### WORK INSTRUCTIONS
Pull out of the data below the stretch of lines bounded by the one containing "home mirror [430,255,479,346]" and the one containing "- knife block [222,535,445,751]", both bounds included, unchanged.

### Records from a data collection
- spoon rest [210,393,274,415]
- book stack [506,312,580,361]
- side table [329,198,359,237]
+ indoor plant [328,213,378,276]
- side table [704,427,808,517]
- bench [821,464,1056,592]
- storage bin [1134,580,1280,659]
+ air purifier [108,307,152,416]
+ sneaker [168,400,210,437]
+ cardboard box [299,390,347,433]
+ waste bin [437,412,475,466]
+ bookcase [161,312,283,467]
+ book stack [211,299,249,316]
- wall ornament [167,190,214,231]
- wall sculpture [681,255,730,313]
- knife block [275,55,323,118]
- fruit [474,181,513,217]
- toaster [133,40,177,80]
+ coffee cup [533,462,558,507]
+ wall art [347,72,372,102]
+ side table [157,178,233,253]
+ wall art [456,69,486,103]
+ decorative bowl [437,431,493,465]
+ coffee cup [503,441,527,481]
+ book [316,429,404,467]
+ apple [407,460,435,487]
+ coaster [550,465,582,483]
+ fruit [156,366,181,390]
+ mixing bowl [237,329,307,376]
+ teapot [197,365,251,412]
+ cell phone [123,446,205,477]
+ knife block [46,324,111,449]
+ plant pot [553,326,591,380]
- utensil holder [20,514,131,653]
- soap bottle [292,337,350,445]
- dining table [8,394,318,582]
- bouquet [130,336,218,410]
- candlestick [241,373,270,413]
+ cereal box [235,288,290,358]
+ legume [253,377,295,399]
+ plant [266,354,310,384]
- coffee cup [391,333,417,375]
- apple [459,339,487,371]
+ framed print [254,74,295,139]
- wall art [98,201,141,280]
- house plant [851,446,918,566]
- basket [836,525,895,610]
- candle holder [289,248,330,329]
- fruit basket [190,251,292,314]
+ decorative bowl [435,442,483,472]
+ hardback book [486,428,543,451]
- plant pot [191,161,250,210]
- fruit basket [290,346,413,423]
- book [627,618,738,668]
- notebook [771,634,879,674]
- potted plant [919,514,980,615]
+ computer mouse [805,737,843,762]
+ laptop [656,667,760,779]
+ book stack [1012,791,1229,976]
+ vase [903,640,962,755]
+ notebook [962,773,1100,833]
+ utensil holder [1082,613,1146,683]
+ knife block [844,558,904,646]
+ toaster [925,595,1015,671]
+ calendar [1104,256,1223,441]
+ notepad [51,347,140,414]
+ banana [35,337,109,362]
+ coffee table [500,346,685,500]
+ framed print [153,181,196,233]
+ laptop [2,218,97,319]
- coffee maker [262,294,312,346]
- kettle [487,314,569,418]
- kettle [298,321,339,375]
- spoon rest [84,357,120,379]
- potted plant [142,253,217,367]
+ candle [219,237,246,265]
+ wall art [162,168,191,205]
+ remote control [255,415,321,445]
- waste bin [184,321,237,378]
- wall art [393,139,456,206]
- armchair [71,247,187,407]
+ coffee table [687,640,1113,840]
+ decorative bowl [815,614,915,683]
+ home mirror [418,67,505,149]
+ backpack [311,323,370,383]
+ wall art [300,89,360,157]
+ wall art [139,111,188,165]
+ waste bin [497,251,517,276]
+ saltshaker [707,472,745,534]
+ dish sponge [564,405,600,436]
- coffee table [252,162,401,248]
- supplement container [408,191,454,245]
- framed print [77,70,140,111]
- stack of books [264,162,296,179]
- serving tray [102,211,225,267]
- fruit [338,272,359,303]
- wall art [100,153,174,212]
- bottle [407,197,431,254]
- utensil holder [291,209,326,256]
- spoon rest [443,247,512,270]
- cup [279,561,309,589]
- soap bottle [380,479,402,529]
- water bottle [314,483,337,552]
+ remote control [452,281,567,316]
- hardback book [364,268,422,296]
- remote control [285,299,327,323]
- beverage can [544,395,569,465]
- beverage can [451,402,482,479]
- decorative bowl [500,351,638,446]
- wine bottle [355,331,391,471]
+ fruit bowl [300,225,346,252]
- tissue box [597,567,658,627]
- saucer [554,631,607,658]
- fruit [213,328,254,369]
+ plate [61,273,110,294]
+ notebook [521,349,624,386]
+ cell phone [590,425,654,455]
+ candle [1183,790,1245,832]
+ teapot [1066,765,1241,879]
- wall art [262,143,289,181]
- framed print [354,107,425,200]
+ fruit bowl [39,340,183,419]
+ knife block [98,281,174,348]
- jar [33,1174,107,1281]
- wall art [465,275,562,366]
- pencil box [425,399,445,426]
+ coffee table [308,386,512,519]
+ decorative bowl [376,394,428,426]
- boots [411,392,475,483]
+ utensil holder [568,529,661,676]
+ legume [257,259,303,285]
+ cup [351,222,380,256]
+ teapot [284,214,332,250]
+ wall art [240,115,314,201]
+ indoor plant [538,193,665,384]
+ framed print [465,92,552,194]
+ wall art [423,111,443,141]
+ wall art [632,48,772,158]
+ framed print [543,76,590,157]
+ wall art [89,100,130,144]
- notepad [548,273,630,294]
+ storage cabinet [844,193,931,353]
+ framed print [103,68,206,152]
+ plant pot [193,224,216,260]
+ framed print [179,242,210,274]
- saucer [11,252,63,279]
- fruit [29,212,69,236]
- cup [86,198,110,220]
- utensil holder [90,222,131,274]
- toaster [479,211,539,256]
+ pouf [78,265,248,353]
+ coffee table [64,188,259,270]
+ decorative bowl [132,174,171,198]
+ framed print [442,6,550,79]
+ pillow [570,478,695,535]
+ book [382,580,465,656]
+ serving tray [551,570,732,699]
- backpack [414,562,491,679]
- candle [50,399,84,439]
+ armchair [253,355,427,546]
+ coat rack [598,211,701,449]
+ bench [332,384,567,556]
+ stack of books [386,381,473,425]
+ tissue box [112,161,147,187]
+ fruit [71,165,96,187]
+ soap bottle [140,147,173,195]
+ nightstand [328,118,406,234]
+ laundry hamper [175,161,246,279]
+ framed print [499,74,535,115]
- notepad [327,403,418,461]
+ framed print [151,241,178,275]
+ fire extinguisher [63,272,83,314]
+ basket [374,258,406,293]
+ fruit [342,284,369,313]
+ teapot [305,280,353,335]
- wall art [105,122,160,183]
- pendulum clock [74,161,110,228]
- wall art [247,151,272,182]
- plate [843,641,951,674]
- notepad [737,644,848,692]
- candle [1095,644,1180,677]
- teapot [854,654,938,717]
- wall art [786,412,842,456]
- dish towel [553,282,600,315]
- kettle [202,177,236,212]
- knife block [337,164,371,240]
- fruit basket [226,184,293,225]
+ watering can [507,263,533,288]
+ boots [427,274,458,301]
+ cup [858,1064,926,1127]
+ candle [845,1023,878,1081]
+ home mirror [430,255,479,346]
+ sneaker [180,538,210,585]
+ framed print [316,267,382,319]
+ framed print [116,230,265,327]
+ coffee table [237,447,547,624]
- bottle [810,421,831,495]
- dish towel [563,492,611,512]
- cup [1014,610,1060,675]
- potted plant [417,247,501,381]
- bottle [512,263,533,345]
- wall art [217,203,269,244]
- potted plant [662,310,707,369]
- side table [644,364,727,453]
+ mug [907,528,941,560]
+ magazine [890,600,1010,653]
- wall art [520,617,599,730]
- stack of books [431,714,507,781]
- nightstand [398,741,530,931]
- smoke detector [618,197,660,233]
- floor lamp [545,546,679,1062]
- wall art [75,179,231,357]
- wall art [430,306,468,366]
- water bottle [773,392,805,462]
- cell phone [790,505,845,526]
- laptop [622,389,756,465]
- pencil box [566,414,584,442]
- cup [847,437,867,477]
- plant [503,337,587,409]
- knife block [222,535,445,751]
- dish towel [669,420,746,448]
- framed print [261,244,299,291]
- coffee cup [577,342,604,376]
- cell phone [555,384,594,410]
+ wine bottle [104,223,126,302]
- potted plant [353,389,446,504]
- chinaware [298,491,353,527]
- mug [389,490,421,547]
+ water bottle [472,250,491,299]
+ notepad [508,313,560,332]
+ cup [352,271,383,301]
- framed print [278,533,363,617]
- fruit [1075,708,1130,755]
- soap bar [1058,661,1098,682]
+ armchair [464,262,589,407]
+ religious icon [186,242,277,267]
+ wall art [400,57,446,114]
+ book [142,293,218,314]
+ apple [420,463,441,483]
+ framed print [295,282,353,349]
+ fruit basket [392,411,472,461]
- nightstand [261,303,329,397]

### FINISHED TASK
+ home mirror [430,255,479,346]
+ sneaker [180,538,210,585]
+ framed print [316,267,382,319]
+ framed print [116,230,265,327]
+ coffee table [237,447,547,624]
- bottle [810,421,831,495]
- dish towel [563,492,611,512]
- cup [1014,610,1060,675]
- potted plant [417,247,501,381]
- bottle [512,263,533,345]
- wall art [217,203,269,244]
- potted plant [662,310,707,369]
- side table [644,364,727,453]
+ mug [907,528,941,560]
+ magazine [890,600,1010,653]
- wall art [520,617,599,730]
- stack of books [431,714,507,781]
- nightstand [398,741,530,931]
- smoke detector [618,197,660,233]
- floor lamp [545,546,679,1062]
- wall art [75,179,231,357]
- wall art [430,306,468,366]
- water bottle [773,392,805,462]
- cell phone [790,505,845,526]
- laptop [622,389,756,465]
- pencil box [566,414,584,442]
- cup [847,437,867,477]
- plant [503,337,587,409]
- knife block [222,535,445,751]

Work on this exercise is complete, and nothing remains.